中村さんはキョトンとし、目を丸くして僕を見る。
「山田くん、うさぎ食べるの?」
「いやいや、僕は食べないよ……。さっきの歌聞いたら誰だってそう思うけど……。というか何の肉?なんで鍋?」
「まぁまぁ、細かい事は気にしないの」
中村さんはそう言いながら土鍋の中をいじくりまわす。
野菜も肉もちゃんと入ってて美味しそうだ。
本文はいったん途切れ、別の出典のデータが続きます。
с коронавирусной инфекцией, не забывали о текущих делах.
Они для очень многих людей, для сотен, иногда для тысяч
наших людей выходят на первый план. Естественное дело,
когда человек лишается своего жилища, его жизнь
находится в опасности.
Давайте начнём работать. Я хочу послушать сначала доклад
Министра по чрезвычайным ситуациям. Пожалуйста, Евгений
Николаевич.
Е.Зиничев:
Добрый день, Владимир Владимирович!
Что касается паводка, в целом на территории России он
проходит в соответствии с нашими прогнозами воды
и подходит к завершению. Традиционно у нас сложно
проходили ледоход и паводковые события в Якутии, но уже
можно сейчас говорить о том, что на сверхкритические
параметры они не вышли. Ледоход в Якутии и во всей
しかも僕が好きな醤油味とみた。
「ねぇ、くどいようだけどなんで鍋?」
「寒いから」
今度は即答してくれた。
「寒くて学校で鍋やるってなかなかいないと思うけど……。というか食材も土鍋もガスコンロもどうしたの?」
「土鍋は家庭科室から借りてきちゃった。どうせ使わないだろうからこうして有効活用してるんだー。食材はあらかじめスーパーで買ってきて家庭科室の冷蔵庫に入れといたよ。ガスコンロは持参」
「持参って……」
僕は思わず頭を抱えた。
「ちなみにベースはこれね」
中村さんは自分の隣に置いてあるビニール袋から、空になった醤油味の鍋のもとを取り出して見せた。
「レシートある?半分出すよ」
僕がそう言うと中村さんは首を横に振った。
「次のぶん山田くん負担して。それからは割り勘にしよ。それよりはい、出来た」
中村さんは小皿に盛り付けると、割り箸と一緒に僕に渡した。
「ありがとう」
「どういたしまして」
中村さんは自分の分を小皿に盛り付けながら言う。